I tiptoed across the hall and into the bar-room. He was sitting by a table, his head in his hands, his back toward me.

“Muffles, this is terrible! How did it happen?”

He straightened up and held out his hand, guiding me to a seat beside him. For some minutes he did not speak. Then he said, slowly, ignoring my question, the tears streaming down his cheeks:

“Dis ends me. I ain’t no good widout de Missus. You thought maybe when ye were ’round that I was a runnin’ things; you thought maybe it was me that was lookin’ after de kids and keepin’ ’em clean; you thought maybe when I got pinched and they come near jugging me that some of me pals got me clear–you don’t know nothin’ ’bout it. De Missus did that, like she done everything.”

He stopped as if to get his breath, and put his head in his hands again–rocking himself to and fro like a man in great physical pain. I sat silent beside him. It is difficult to decide what to do or say to a man under such circumstances. His reference to some former arrest arose in my mind, and so, in a perfunctory way–more for something to say than for any purpose of prying into his former life–I asked:

“Was that the time the Pipe Contractor went bail for you?”

He moved his head slightly and without raising it from his hands looked at me from over his clasped fingers.

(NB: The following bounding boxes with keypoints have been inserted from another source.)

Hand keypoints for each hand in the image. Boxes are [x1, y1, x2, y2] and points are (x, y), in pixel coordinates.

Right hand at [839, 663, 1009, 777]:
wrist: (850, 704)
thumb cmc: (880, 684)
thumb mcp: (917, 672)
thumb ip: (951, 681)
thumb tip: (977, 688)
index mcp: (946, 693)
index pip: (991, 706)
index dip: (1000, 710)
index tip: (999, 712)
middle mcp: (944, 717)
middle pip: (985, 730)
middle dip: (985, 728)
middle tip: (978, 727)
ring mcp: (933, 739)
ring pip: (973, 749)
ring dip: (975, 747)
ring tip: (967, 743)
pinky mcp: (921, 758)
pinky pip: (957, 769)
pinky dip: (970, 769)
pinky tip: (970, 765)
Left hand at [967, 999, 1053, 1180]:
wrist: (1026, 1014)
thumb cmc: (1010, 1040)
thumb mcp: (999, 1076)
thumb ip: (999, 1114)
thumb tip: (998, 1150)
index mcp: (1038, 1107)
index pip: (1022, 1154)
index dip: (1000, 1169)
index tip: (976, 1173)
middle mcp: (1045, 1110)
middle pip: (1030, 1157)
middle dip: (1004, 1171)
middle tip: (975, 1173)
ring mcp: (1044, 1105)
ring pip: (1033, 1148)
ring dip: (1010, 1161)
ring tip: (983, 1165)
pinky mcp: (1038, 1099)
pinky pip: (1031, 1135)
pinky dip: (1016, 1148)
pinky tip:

“What, dat scrape a month ago, when I hid dem goods in de cellar? Naw! Dat was two pals o’ mine. Dey was near pinched and I helped ’em out. Somebody give it away. But dat ain’t noth-in’–Cap’n took care o’ dat. Dis was one o’ me own five year ago. What’s goin’ to become o’ de kids now?” And he burst out crying again.

III

A year passed.

I had been painting along the Thames, lying in my punt, my face up to the sky, or paddling in and out among the pond-lilies. I had idled, too, on the lagoons of my beloved Venice, listening to Luigi crooning the songs he loves so well, the soft air about me, the plash of my gondolier’s oar wrinkling the sheen of the silver sea. It had been a very happy summer; full of color and life. The brush had worked easily, the weather had lent a helping hand; all had been peace and quiet. Ofttimes, when I was happiest, somehow Muffles’s solitary figure rose before me, the tears coursing down his cheeks, and with it that cold silence–a silence which only a dead body brings to a house and which ends only with its burial.